> [Required action] Copy each of the following lines word for word, keeping every character, space and symbol unchanged.

================

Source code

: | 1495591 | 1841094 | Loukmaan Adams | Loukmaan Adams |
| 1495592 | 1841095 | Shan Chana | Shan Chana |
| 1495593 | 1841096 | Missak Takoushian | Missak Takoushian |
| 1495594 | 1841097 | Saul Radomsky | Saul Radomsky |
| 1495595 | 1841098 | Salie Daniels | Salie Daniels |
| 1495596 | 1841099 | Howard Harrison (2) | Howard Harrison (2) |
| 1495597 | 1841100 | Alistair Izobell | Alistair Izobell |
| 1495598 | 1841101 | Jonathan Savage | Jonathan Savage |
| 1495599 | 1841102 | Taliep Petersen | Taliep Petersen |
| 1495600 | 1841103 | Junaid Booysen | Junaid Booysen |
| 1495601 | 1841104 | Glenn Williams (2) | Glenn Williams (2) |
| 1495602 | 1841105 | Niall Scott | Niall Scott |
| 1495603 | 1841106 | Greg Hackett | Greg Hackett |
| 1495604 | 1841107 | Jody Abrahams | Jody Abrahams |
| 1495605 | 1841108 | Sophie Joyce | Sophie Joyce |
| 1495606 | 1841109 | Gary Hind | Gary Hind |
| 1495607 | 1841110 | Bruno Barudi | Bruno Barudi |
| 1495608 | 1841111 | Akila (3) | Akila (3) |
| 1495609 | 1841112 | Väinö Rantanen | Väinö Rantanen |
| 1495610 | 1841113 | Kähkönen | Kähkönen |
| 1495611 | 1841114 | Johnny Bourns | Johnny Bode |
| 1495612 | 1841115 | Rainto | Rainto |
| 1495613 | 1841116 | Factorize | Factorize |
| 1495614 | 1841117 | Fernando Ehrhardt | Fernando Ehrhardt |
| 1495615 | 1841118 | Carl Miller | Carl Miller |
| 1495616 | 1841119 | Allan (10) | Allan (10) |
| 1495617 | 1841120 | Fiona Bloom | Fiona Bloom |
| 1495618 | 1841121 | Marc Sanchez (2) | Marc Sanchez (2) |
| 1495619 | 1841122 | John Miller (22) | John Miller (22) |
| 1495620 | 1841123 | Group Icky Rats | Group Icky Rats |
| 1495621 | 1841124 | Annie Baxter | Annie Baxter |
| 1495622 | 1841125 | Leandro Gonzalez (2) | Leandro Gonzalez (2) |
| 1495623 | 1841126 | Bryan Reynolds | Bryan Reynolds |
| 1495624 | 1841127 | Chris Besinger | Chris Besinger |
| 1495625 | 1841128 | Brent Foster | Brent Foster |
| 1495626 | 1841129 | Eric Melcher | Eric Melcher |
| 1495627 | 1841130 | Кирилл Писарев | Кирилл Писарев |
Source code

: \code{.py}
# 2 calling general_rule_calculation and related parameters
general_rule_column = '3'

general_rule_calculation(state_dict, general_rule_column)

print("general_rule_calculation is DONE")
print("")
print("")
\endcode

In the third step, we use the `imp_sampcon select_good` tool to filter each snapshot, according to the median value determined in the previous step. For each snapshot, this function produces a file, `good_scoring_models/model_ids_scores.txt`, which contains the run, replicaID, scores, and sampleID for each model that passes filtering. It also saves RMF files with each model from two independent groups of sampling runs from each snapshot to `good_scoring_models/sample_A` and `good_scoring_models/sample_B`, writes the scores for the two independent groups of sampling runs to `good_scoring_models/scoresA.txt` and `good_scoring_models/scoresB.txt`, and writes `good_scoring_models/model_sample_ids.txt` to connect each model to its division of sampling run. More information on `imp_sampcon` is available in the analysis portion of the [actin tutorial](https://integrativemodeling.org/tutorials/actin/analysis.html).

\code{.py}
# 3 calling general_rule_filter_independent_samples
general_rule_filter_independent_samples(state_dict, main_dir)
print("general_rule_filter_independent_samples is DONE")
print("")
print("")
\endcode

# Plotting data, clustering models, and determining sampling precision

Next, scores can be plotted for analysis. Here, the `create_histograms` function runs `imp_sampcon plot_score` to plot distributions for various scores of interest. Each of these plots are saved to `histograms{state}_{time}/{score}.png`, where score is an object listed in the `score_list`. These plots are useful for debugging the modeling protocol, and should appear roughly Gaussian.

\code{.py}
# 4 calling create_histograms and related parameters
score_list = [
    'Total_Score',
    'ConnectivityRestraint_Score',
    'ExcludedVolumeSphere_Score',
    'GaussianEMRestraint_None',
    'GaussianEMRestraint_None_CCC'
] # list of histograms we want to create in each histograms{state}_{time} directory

================

> [Completed task]
Source code

: | 1495591 | 1841094 | Loukmaan Adams | Loukmaan Adams |
| 1495592 | 1841095 | Shan Chana | Shan Chana |
| 1495593 | 1841096 | Missak Takoushian | Missak Takoushian |
| 1495594 | 1841097 | Saul Radomsky | Saul Radomsky |
| 1495595 | 1841098 | Salie Daniels | Salie Daniels |
| 1495596 | 1841099 | Howard Harrison (2) | Howard Harrison (2) |
| 1495597 | 1841100 | Alistair Izobell | Alistair Izobell |
| 1495598 | 1841101 | Jonathan Savage | Jonathan Savage |
| 1495599 | 1841102 | Taliep Petersen | Taliep Petersen |
| 1495600 | 1841103 | Junaid Booysen | Junaid Booysen |
| 1495601 | 1841104 | Glenn Williams (2) | Glenn Williams (2) |
| 1495602 | 1841105 | Niall Scott | Niall Scott |
| 1495603 | 1841106 | Greg Hackett | Greg Hackett |
| 1495604 | 1841107 | Jody Abrahams | Jody Abrahams |
| 1495605 | 1841108 | Sophie Joyce | Sophie Joyce |
| 1495606 | 1841109 | Gary Hind | Gary Hind |
| 1495607 | 1841110 | Bruno Barudi | Bruno Barudi |
| 1495608 | 1841111 | Akila (3) | Akila (3) |
| 1495609 | 1841112 | Väinö Rantanen | Väinö Rantanen |
| 1495610 | 1841113 | Kähkönen | Kähkönen |
| 1495611 | 1841114 | Johnny Bourns | Johnny Bode |
| 1495612 | 1841115 | Rainto | Rainto |
| 1495613 | 1841116 | Factorize | Factorize |
| 1495614 | 1841117 | Fernando Ehrhardt | Fernando Ehrhardt |
| 1495615 | 1841118 | Carl Miller | Carl Miller |
| 1495616 | 1841119 | Allan (10) | Allan (10) |
| 1495617 | 1841120 | Fiona Bloom | Fiona Bloom |
| 1495618 | 1841121 | Marc Sanchez (2) | Marc Sanchez (2) |
| 1495619 | 1841122 | John Miller (22) | John Miller (22) |
| 1495620 | 1841123 | Group Icky Rats | Group Icky Rats |
| 1495621 | 1841124 | Annie Baxter | Annie Baxter |
| 1495622 | 1841125 | Leandro Gonzalez (2) | Leandro Gonzalez (2) |
| 1495623 | 1841126 | Bryan Reynolds | Bryan Reynolds |
| 1495624 | 1841127 | Chris Besinger | Chris Besinger |
| 1495625 | 1841128 | Brent Foster | Brent Foster |
| 1495626 | 1841129 | Eric Melcher | Eric Melcher |
| 1495627 | 1841130 | Кирилл Писарев | Кирилл Писарев |
Source code

: \code{.py}
# 2 calling general_rule_calculation and related parameters
general_rule_column = '3'

general_rule_calculation(state_dict, general_rule_column)

print("general_rule_calculation is DONE")
print("")
print("")
\endcode

In the third step, we use the `imp_sampcon select_good` tool to filter each snapshot, according to the median value determined in the previous step. For each snapshot, this function produces a file, `good_scoring_models/model_ids_scores.txt`, which contains the run, replicaID, scores, and sampleID for each model that passes filtering. It also saves RMF files with each model from two independent groups of sampling runs from each snapshot to `good_scoring_models/sample_A` and `good_scoring_models/sample_B`, writes the scores for the two independent groups of sampling runs to `good_scoring_models/scoresA.txt` and `good_scoring_models/scoresB.txt`, and writes `good_scoring_models/model_sample_ids.txt` to connect each model to its division of sampling run. More information on `imp_sampcon` is available in the analysis portion of the [actin tutorial](https://integrativemodeling.org/tutorials/actin/analysis.html).

\code{.py}
# 3 calling general_rule_filter_independent_samples
general_rule_filter_independent_samples(state_dict, main_dir)
print("general_rule_filter_independent_samples is DONE")
print("")
print("")
\endcode

# Plotting data, clustering models, and determining sampling precision

Next, scores can be plotted for analysis. Here, the `create_histograms` function runs `imp_sampcon plot_score` to plot distributions for various scores of interest. Each of these plots are saved to `histograms{state}_{time}/{score}.png`, where score is an object listed in the `score_list`. These plots are useful for debugging the modeling protocol, and should appear roughly Gaussian.

\code{.py}
# 4 calling create_histograms and related parameters
score_list = [
    'Total_Score',
    'ConnectivityRestraint_Score',
    'ExcludedVolumeSphere_Score',
    'GaussianEMRestraint_None',
    'GaussianEMRestraint_None_CCC'
] # list of histograms we want to create in each histograms{state}_{time} directory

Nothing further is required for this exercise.